Believe in Jesus? Ask your minister, priest or youth group leader about their policy on giving suicides a Christian burial. Many of the more progressive churches are happy to do it these days—often for a small extra fee—so it pays to shop around. Sure, nobody likes to think about such eventualities, but when the day comes your next of kin will thank you for planning ahead!


10
It may be a life sentence, but it doesn’t have to be a custodial sentence.

As recently as the late 1950s, every parent’s worst nightmare was to learn their child was insane in the membrane (the worst place to be insane, medically).

“Once insanity reached the membrane,” recalls Prof. Lewandowsky, “there was nothing to be done for a patient. Society simply washed its hands of these unfortunate souls.”

For hundreds of years we made use of the scientific fact that out of sight equals out of mind, consigning the incurably batshit to sanitaria, sanatoria and asyla for the terms of their natural lives.

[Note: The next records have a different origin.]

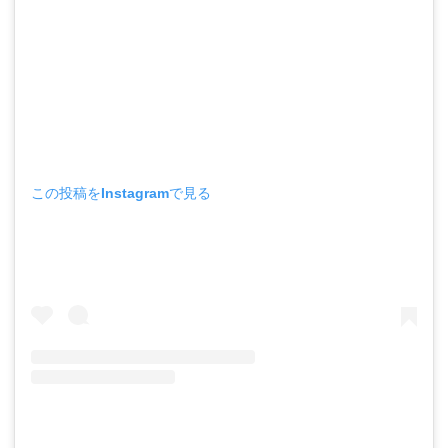
この投稿をInstagramで見る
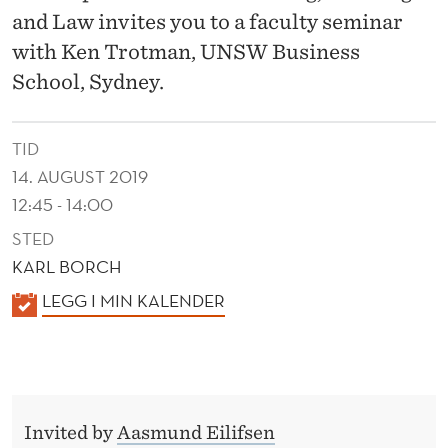
B
and Law invites you to a faculty seminar
E
with Ken Trotman, UNSW Business
H
School, Sydney.
A
TID
V
14. AUGUST 2019
E
12:45 - 14:00
M
STED
O
KARL BORCH
R
K
LEGG I MIN KALENDER
A
E
L
S
E
K
N
Invited by
Aasmund Eilifsen
D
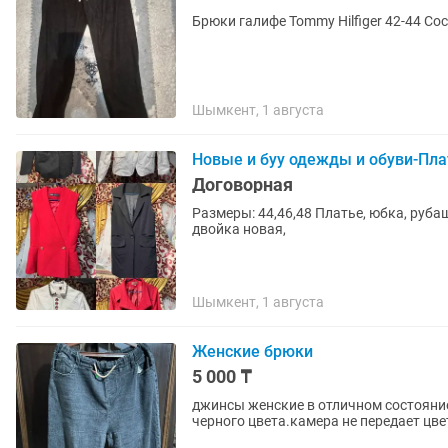
Брюки галифе Tommy Hilfiger 42-44 Со
Шымкент, 1 августа
Новые и буу одежды и обуви-Пл
Договорная
Размеры: 44,46,48 Платье, юбка, рубаш
двойка новая,
Шымкент, 1 августа
Женские брюки
5 000 ₸
джинсы женские в отличном состояни
черного цвета.камера не передает цве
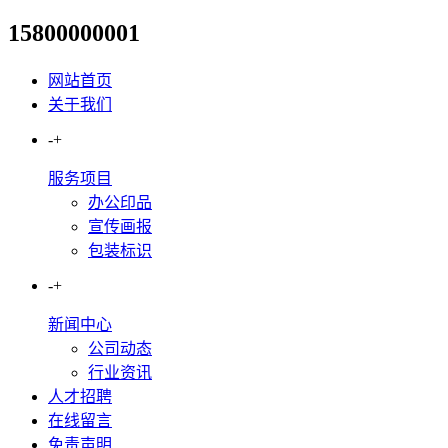
15800000001
为什么你做的发光字总差一口
网站首页
关于我们
-
+
服务项目
办公印品
宣传画报
包装标识
-
+
新闻中心
公司动态
行业资讯
人才招聘
在线留言
免责声明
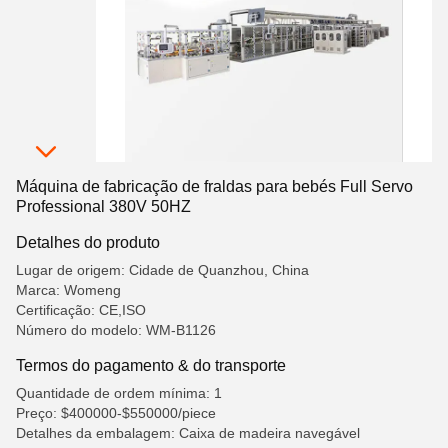
Máquina de fabricação de fraldas para bebés Full Servo
Professional 380V 50HZ
Detalhes do produto
Lugar de origem: Cidade de Quanzhou, China
Marca: Womeng
Certificação: CE,ISO
Número do modelo: WM-B1126
Termos do pagamento & do transporte
Quantidade de ordem mínima: 1
Preço: $400000-$550000/piece
Detalhes da embalagem: Caixa de madeira navegável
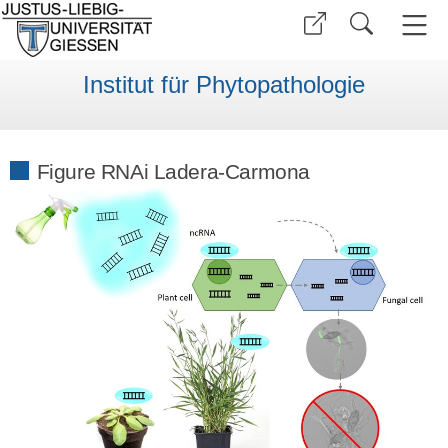
Institut für Phytopathologie
Figure RNAi Ladera-Carmona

And it’s no reflection on the compassion and professionalism of the doctors and nurses at our nation’s nut farms to say that these places were hell on earth.

Stevo

Meet “Stevo.”

Then the psychopharmaceutical revolution came along and changed everything. Early antipsychotics like lithium and first-generation tricyclic antidepressants seem primitive now, but at the time they meant empowerment and rehabilitation for millions of madpersons who would otherwise have languished in looney bins. For these men, women and children a life of equality and dignity is now as simple as remembering to take their monkey tablets.

Take ‘Stevo‘ [pictured]. He’s a card-carrying member of Generation Haloperidol: the vast cohort of medically-sanctioned drug addicts who can now aspire, for the first time, to bigger and better things than taking up precious padded-cell space or de-beautifying our urban environment with their St-Vitus-like writhing.

To meet this middle-aged, third-rate academic you’d never guess he was so damaged, let alone what exactly his damage was. Only the subtlest signs seep out to hint at his inner demoniasis: some inappropriate gesticulations every so often, illogical speech, acalculia, questionable reasoning and a kind of dyskinetic, Elaine-Benes-like chorea. Oh, and the paranoia. The constant paranoia.

Blink and you’d miss it.

But there’s no shame in being mad as a cut snake, says Stevo, who’s too ashamed to give his real name.

“Not these days. A generation ago I would have been relegated to one of our crowded and underfunded madhouses. Now, with the latest advances in anti-insanity pills, I get up and go to work every day, confident in the knowledge I probably won’t wig out.